#### ASSIGNMENT
All the entries that follow must be written out again exactly.

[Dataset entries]

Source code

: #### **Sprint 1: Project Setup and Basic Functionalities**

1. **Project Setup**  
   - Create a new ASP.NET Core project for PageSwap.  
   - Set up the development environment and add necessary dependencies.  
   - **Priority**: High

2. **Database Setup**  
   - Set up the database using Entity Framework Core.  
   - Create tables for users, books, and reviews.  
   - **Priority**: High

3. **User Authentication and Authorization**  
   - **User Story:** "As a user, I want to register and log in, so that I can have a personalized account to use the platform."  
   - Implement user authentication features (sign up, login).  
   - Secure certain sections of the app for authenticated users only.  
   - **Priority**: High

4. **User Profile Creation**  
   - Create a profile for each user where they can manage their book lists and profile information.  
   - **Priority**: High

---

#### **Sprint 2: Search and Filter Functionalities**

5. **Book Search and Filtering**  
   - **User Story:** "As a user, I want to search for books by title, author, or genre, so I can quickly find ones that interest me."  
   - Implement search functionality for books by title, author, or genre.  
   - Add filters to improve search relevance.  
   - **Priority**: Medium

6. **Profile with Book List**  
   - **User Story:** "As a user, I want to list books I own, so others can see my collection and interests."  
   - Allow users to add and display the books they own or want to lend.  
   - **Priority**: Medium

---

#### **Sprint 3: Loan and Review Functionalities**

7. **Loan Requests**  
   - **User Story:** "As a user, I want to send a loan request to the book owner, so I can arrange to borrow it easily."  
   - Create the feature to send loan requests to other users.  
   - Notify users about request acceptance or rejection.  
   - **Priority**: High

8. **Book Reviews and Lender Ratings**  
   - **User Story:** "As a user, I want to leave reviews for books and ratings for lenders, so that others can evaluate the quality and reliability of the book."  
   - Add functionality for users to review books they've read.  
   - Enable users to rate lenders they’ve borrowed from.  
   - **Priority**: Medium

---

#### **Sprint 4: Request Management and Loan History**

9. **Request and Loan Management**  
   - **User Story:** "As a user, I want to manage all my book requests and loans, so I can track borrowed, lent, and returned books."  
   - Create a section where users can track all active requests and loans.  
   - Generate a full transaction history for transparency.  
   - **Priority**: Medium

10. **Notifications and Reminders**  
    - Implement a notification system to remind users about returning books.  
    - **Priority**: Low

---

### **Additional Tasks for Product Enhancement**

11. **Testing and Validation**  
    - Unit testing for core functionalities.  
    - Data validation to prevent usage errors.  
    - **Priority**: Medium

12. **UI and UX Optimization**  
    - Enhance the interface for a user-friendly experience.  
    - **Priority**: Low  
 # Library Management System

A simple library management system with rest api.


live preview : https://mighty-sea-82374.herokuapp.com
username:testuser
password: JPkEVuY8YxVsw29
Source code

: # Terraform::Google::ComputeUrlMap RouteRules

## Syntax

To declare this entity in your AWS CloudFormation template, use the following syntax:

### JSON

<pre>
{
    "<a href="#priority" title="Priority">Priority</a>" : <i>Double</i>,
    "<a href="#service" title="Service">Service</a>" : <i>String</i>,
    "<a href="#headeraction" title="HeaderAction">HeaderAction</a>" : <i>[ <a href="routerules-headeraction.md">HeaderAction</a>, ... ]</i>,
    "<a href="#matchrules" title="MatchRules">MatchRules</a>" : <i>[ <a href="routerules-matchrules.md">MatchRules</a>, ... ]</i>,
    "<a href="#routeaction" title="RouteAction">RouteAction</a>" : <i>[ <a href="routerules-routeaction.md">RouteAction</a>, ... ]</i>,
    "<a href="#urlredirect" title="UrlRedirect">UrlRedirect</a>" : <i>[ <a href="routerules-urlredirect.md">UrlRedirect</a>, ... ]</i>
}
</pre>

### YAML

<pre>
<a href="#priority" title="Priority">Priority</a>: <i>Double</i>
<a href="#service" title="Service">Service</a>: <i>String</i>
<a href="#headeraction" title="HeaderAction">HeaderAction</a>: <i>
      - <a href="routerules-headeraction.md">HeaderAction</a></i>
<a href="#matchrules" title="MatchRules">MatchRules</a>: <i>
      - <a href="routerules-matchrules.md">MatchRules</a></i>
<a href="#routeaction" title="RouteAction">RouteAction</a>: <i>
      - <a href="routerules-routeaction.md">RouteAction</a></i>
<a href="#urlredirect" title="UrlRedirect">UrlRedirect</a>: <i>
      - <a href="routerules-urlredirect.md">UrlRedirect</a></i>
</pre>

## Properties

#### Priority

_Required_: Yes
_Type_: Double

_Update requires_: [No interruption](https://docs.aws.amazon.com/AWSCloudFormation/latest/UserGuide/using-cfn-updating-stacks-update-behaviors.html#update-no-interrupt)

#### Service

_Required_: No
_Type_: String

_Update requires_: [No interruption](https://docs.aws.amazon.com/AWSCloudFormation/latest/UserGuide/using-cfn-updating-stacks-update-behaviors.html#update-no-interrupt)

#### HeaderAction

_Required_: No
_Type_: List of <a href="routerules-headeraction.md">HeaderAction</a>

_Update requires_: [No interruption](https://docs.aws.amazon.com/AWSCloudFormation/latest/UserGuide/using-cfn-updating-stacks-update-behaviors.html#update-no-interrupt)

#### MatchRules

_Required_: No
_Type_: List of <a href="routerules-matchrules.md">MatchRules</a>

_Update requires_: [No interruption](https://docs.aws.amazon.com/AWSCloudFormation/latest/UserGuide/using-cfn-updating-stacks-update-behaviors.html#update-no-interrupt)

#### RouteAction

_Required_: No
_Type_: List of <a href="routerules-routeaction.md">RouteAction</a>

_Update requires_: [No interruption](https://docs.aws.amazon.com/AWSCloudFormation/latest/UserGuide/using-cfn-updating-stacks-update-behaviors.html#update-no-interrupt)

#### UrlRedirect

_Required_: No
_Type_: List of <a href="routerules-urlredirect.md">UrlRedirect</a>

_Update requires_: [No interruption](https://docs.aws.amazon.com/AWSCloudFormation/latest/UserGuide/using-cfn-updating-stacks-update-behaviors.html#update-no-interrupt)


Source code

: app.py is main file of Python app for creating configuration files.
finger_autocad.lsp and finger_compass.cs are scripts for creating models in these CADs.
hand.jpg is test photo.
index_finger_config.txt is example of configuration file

#### TASK OUTPUT
Source code

: #### **Sprint 1: Project Setup and Basic Functionalities**

1. **Project Setup**  
   - Create a new ASP.NET Core project for PageSwap.  
   - Set up the development environment and add necessary dependencies.  
   - **Priority**: High

2. **Database Setup**  
   - Set up the database using Entity Framework Core.  
   - Create tables for users, books, and reviews.  
   - **Priority**: High

3. **User Authentication and Authorization**  
   - **User Story:** "As a user, I want to register and log in, so that I can have a personalized account to use the platform."  
   - Implement user authentication features (sign up, login).  
   - Secure certain sections of the app for authenticated users only.  
   - **Priority**: High

4. **User Profile Creation**  
   - Create a profile for each user where they can manage their book lists and profile information.  
   - **Priority**: High

---

#### **Sprint 2: Search and Filter Functionalities**

5. **Book Search and Filtering**  
   - **User Story:** "As a user, I want to search for books by title, author, or genre, so I can quickly find ones that interest me."  
   - Implement search functionality for books by title, author, or genre.  
   - Add filters to improve search relevance.  
   - **Priority**: Medium

6. **Profile with Book List**  
   - **User Story:** "As a user, I want to list books I own, so others can see my collection and interests."  
   - Allow users to add and display the books they own or want to lend.  
   - **Priority**: Medium

---

#### **Sprint 3: Loan and Review Functionalities**

7. **Loan Requests**  
   - **User Story:** "As a user, I want to send a loan request to the book owner, so I can arrange to borrow it easily."  
   - Create the feature to send loan requests to other users.  
   - Notify users about request acceptance or rejection.  
   - **Priority**: High

8. **Book Reviews and Lender Ratings**  
   - **User Story:** "As a user, I want to leave reviews for books and ratings for lenders, so that others can evaluate the quality and reliability of the book."  
   - Add functionality for users to review books they've read.  
   - Enable users to rate lenders they’ve borrowed from.  
   - **Priority**: Medium

---

#### **Sprint 4: Request Management and Loan History**

9. **Request and Loan Management**  
   - **User Story:** "As a user, I want to manage all my book requests and loans, so I can track borrowed, lent, and returned books."  
   - Create a section where users can track all active requests and loans.  
   - Generate a full transaction history for transparency.  
   - **Priority**: Medium

10. **Notifications and Reminders**  
    - Implement a notification system to remind users about returning books.  
    - **Priority**: Low

---

### **Additional Tasks for Product Enhancement**

11. **Testing and Validation**  
    - Unit testing for core functionalities.  
    - Data validation to prevent usage errors.  
    - **Priority**: Medium

12. **UI and UX Optimization**  
    - Enhance the interface for a user-friendly experience.  
    - **Priority**: Low  
 # Library Management System

A simple library management system with rest api.


live preview : https://mighty-sea-82374.herokuapp.com
username:testuser
password: JPkEVuY8YxVsw29
Source code

: # Terraform::Google::ComputeUrlMap RouteRules

## Syntax

To declare this entity in your AWS CloudFormation template, use the following syntax:

### JSON

<pre>
{
    "<a href="#priority" title="Priority">Priority</a>" : <i>Double</i>,
    "<a href="#service" title="Service">Service</a>" : <i>String</i>,
    "<a href="#headeraction" title="HeaderAction">HeaderAction</a>" : <i>[ <a href="routerules-headeraction.md">HeaderAction</a>, ... ]</i>,
    "<a href="#matchrules" title="MatchRules">MatchRules</a>" : <i>[ <a href="routerules-matchrules.md">MatchRules</a>, ... ]</i>,
    "<a href="#routeaction" title="RouteAction">RouteAction</a>" : <i>[ <a href="routerules-routeaction.md">RouteAction</a>, ... ]</i>,
    "<a href="#urlredirect" title="UrlRedirect">UrlRedirect</a>" : <i>[ <a href="routerules-urlredirect.md">UrlRedirect</a>, ... ]</i>
}
</pre>

### YAML

<pre>
<a href="#priority" title="Priority">Priority</a>: <i>Double</i>
<a href="#service" title="Service">Service</a>: <i>String</i>
<a href="#headeraction" title="HeaderAction">HeaderAction</a>: <i>
      - <a href="routerules-headeraction.md">HeaderAction</a></i>
<a href="#matchrules" title="MatchRules">MatchRules</a>: <i>
      - <a href="routerules-matchrules.md">MatchRules</a></i>
<a href="#routeaction" title="RouteAction">RouteAction</a>: <i>
      - <a href="routerules-routeaction.md">RouteAction</a></i>
<a href="#urlredirect" title="UrlRedirect">UrlRedirect</a>: <i>
      - <a href="routerules-urlredirect.md">UrlRedirect</a></i>
</pre>

## Properties

#### Priority

_Required_: Yes
_Type_: Double

_Update requires_: [No interruption](https://docs.aws.amazon.com/AWSCloudFormation/latest/UserGuide/using-cfn-updating-stacks-update-behaviors.html#update-no-interrupt)

#### Service

_Required_: No
_Type_: String

_Update requires_: [No interruption](https://docs.aws.amazon.com/AWSCloudFormation/latest/UserGuide/using-cfn-updating-stacks-update-behaviors.html#update-no-interrupt)

#### HeaderAction

_Required_: No
_Type_: List of <a href="routerules-headeraction.md">HeaderAction</a>

_Update requires_: [No interruption](https://docs.aws.amazon.com/AWSCloudFormation/latest/UserGuide/using-cfn-updating-stacks-update-behaviors.html#update-no-interrupt)

#### MatchRules

_Required_: No
_Type_: List of <a href="routerules-matchrules.md">MatchRules</a>

_Update requires_: [No interruption](https://docs.aws.amazon.com/AWSCloudFormation/latest/UserGuide/using-cfn-updating-stacks-update-behaviors.html#update-no-interrupt)

#### RouteAction

_Required_: No
_Type_: List of <a href="routerules-routeaction.md">RouteAction</a>

_Update requires_: [No interruption](https://docs.aws.amazon.com/AWSCloudFormation/latest/UserGuide/using-cfn-updating-stacks-update-behaviors.html#update-no-interrupt)

#### UrlRedirect

_Required_: No
_Type_: List of <a href="routerules-urlredirect.md">UrlRedirect</a>

_Update requires_: [No interruption](https://docs.aws.amazon.com/AWSCloudFormation/latest/UserGuide/using-cfn-updating-stacks-update-behaviors.html#update-no-interrupt)


Source code

: app.py is main file of Python app for creating configuration files.
finger_autocad.lsp and finger_compass.cs are scripts for creating models in these CADs.
hand.jpg is test photo.
index_finger_config.txt is example of configuration file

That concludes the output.